------ SOURCE ------
I forgot to introduce myself...

Well, this is embarrassing...

I was looking through my posts earlier this week, and realized that I hadn't actually given you a blurb about who/what/when/where/how I am. So, I guess it's time to do that. Plus, I'm rushing to get this written so I can get it out by my self-imposed deadline.

I'm Jeff Diamond, and I grew up in the shadow of the Wasatch mountain range in north-central Utah. It's dry and the weather is weird, but it's home. I spent my entire childhood in one house and am the third of three boys, both of which were teenagers when I was born. Big spread.

I did a lot of music in school, beginning when I was in sixth grade when I took up playing the trumpet. In eighth grade, I added percussion to that, and got into marching band, jazz band and concert band playing my trumpet. I loved it, and enjoyed writing various things on the side (none of which will ever see the light of day). I also fell in love with Japan—the language (my high school was one of the few that offered Japanese classes), the culture and history. Oddly enough, it wasn't manga and anime that got me interested in Japan. It was actually a game called Shogun: Total War. It's set in the sengoku-jidai, or warring states period. I was hooked at that point.

Fast forward to my college years. I attended Brigham Young University in Provo, Utah, where I also joined the marching band, and waffled for a long time what to major in. I thought of a lot of things, ranging from music education to comparative literature. I remembered my love of Japanese, and decided to major in that. I also decided that learning Mandarin Chinese would help my Japanese, so I decided to double-major in the two. That lasted four semesters of mind-numbing insanity.
------ GIVEN MATERIAL ------
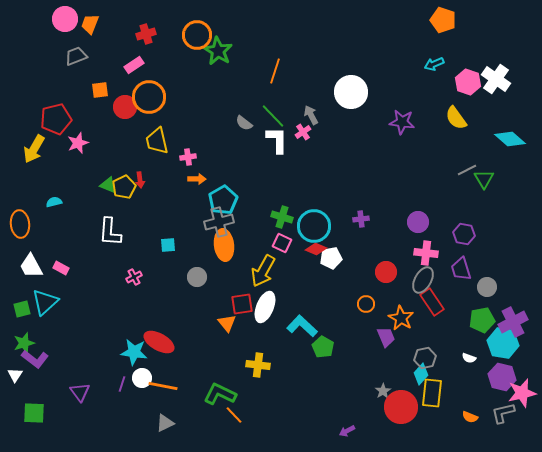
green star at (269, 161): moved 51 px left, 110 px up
------
** WHAT IS ASKED **
• A. In the self-introduction post, which game first sparked the writer's interest in Japan?
• B. Continue the self-introduction post from the point where it stops.

** RESULTS BY TASK **
• A. Shogun: Total War

• B.
I dropped the Chinese major, and now I only remember a handful of phrases. One of which is an insult. I'm keeping that one. But on the other hand, I actually used my Japanese. Once I graduated, I moved with my wife of three years and my ten-month-old son to Japan. We'd lived in a town between Osaka and Kyoto for a couple months during an internship (while my wife was still pregnant), but we were now moving to Tokyo so I could start teaching English as a second language in a private eikaiwa (English lesson) school. I taught everyone from third grade through age 95 (she loved coming, what can I say?). I hated every second. I got to know a couple of people while I was there that I absolutely loved spending time around, and one person I'd rather throw into the sarlacc pit (it was a common thing when something went wrong to simply shout "Ortega!" Everyone would know the situation had gone bad).

I got a job working as an English-language writer/editor at an advertising agency in central Tokyo, and it was heaven. The first real job I ever had, with people I liked, and who (I think) liked me back. It put all the racism I'd endured from a small minority of Japanese people into its proper perspective.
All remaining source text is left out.